--- DOCUMENT SECTION ---

Hyphen or en dash in name edit

Traditionally, a "double-barrelled" name is hyphenated. An en dash indicates some form of "from–to" grammatical construction. Weaire and Phelan were co-discoverers of their bubble. Therefore the correct form of the name uses a hyphen and not an en dash. wrt the Wikipedia Manual of Style, this corresponds to the use of a hyphen "to link related terms in compound adjectives". To clarify one possible confusion, the MoS also says, "When naming an article, a hyphen is not used as a substitute for an en dash that properly belongs in the title". Note that in the present article, the en dash does not properly belong in the title, and so this condition does not apply. -- Cheers, Steelpillow (Talk) 16:25, 2 May 2009 (UTC)Reply

Please have a look at MOS:DASH:
"As a substitute for some uses of and, to, or versus for marking a relationship involving independent elements in certain compound expressions (Canada–US border, blood–brain barrier, time–altitude graph, 4–3 win in the opening game, male–female ratio, 3–2 majority verdict, Lincoln–Douglas debate, diode–transistor logic; but a hyphen is used in Sino-Japanese trade, in which Sino-, being a prefix, lacks lexical independence.)"
So, there should be an en-dash in the article name, as a substitute for "and". The move automatically generates the required redirect with the hyphen in the name.
Traditionally, there is an en-dash in these constructs, please have a look at scientific textbook classics from e.g. Cambridge University Press. -- Crowsnest (talk) 16:49, 2 May 2009 (UTC)Reply
Good point (though most of my books are currently in storage, so I take your assertion on trust). Meanwhile the Dash article notes that:
  • The Chicago Manual of Style uses a hyphen in this context.
  • For relationships and connections, "a 'simple' compound used as an adjective is written with a hyphen; at least one authority considers name pairs, as in the Taft-Hartley Act to be 'simple',[5] while most consider an en dash appropriate there[citation needed] to represent the parallel relationship, as in the McCain–Feingold bill or Bose–Einstein statistics."

--- DATA ENTRIES ---

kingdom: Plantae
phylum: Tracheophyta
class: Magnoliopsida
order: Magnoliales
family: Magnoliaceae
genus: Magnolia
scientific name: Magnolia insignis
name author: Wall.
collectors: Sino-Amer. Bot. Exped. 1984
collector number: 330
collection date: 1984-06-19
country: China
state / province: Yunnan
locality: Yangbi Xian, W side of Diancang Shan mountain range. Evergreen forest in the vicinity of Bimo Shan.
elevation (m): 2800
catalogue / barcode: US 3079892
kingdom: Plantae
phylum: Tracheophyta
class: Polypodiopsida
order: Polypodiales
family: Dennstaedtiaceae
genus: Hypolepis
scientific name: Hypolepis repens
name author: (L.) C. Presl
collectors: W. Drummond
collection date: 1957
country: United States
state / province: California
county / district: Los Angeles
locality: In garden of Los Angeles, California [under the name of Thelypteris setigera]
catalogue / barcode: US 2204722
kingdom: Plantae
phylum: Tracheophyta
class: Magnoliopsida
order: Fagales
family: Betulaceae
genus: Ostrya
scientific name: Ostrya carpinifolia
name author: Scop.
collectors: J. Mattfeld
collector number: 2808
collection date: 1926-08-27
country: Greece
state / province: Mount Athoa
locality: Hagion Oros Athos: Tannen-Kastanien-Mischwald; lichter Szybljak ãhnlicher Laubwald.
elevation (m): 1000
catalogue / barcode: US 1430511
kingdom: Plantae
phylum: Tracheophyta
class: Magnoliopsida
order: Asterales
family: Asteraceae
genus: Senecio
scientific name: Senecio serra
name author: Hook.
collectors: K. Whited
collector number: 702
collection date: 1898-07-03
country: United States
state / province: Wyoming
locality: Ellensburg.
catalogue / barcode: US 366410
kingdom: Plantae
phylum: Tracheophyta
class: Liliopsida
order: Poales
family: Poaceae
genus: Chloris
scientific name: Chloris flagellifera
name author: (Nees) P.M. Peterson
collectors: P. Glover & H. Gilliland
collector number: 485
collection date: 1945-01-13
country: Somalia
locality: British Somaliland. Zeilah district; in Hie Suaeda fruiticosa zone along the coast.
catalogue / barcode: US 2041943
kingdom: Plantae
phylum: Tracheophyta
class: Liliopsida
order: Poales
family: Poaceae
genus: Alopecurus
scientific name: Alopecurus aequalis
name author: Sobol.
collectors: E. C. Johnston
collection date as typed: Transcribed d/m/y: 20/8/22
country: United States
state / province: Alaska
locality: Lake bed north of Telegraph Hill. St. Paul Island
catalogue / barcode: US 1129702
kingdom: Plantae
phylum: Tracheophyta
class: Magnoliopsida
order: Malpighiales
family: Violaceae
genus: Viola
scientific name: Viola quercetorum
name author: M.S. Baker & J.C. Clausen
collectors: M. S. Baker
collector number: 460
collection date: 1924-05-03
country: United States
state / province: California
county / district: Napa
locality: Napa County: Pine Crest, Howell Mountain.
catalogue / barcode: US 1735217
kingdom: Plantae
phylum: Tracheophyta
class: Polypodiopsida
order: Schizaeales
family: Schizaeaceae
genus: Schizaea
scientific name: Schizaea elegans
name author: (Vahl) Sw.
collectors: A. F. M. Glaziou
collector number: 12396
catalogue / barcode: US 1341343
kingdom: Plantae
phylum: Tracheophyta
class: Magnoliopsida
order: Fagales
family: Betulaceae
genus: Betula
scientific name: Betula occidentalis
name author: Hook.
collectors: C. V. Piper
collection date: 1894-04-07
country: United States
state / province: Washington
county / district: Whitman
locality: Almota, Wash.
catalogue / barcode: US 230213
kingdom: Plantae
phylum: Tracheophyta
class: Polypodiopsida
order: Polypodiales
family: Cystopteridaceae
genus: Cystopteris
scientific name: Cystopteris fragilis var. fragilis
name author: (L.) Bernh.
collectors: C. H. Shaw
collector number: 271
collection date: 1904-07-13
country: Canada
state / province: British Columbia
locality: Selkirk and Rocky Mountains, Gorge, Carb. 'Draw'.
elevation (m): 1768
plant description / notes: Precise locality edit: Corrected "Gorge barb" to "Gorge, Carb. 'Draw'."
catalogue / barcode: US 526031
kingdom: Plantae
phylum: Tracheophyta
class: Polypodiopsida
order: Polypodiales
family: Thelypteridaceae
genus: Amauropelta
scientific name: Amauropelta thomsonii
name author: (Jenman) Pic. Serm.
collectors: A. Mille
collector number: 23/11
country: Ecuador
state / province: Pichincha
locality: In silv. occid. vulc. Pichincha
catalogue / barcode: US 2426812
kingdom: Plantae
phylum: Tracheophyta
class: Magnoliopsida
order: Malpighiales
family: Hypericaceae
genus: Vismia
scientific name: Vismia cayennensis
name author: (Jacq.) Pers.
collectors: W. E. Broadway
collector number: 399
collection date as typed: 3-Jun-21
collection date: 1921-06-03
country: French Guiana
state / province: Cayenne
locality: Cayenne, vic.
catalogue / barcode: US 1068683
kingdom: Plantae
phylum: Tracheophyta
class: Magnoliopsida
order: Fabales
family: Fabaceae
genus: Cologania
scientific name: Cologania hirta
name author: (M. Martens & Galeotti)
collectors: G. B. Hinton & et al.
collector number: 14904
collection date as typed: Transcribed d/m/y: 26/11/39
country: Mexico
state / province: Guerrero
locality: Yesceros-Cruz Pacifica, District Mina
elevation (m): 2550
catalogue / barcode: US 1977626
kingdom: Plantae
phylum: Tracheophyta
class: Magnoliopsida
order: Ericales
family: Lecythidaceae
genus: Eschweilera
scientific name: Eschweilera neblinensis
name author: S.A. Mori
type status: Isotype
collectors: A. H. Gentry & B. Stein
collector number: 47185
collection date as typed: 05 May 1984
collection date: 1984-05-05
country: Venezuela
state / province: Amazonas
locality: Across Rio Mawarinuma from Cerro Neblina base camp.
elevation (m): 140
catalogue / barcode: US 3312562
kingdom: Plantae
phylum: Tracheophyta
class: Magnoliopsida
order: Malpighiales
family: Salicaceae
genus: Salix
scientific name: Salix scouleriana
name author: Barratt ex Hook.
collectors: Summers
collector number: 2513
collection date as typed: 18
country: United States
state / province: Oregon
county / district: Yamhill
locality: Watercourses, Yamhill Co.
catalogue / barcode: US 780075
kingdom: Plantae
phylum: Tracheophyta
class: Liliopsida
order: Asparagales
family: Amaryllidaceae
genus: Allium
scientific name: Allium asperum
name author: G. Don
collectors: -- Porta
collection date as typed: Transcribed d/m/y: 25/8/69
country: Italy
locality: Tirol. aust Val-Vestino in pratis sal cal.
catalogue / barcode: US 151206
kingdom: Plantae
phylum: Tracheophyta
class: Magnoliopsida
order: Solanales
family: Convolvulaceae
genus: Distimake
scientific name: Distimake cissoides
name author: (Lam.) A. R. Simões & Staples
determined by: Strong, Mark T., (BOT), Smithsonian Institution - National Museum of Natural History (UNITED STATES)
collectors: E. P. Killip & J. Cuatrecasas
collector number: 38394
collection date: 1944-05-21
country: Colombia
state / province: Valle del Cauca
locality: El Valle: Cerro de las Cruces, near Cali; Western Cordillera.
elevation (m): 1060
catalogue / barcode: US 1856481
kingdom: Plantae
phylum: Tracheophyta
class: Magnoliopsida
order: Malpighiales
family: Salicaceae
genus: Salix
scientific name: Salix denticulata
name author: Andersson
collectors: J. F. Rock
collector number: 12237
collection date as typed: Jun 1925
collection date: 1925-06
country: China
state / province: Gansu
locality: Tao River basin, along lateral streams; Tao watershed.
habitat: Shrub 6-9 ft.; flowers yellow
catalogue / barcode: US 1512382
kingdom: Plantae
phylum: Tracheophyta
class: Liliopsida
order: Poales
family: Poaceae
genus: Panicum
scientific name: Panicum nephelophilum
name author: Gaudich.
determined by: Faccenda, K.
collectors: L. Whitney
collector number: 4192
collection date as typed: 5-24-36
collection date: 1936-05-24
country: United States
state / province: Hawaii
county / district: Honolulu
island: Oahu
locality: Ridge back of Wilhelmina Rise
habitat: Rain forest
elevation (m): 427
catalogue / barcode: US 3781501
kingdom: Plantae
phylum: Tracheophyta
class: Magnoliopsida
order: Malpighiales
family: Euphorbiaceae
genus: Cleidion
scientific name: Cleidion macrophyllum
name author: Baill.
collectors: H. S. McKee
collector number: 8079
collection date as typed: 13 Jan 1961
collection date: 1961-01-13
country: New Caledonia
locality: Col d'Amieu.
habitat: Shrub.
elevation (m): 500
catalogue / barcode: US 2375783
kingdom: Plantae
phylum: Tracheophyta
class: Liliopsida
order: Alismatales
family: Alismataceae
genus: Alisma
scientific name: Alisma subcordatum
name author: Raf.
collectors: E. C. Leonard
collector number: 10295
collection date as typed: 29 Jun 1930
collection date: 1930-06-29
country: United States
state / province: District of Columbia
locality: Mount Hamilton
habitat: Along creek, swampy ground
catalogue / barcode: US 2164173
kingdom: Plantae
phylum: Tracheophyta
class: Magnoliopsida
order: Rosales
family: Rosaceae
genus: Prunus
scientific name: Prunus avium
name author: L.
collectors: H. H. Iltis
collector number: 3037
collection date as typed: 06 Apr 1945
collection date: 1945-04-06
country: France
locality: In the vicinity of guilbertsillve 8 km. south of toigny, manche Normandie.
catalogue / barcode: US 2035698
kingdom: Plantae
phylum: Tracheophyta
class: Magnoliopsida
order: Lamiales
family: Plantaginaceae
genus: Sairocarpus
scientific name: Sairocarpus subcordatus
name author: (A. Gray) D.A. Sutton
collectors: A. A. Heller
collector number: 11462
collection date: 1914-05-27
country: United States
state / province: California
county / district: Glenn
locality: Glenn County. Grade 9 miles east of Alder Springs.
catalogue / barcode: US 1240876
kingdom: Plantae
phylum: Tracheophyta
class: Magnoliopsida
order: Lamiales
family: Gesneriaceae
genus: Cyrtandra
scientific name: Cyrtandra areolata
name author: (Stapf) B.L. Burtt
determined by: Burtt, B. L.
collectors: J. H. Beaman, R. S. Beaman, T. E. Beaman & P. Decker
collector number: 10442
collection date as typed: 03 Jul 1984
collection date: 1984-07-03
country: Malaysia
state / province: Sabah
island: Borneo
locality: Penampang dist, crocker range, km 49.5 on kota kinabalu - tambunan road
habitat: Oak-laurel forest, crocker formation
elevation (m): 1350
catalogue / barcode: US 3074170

---

SET TASKS:
1. In the discussion of hyphen versus en dash, which mark does the Chicago Manual of Style use in this context?
2. Update the stretch from "Traditionally, there is" through "in this context." in the discussion of hyphen versus en dash, changing "Cambridge University Press" to "Oxford University Press".

PROBLEM SOLUTIONS:
1. A hyphen.

2.
Traditionally, there is an en-dash in these constructs, please have a look at scientific textbook classics from e.g. Oxford University Press. -- Crowsnest (talk) 16:49, 2 May 2009 (UTC)Reply
Good point (though most of my books are currently in storage, so I take your assertion on trust). Meanwhile the Dash article notes that:
  • The Chicago Manual of Style uses a hyphen in this context.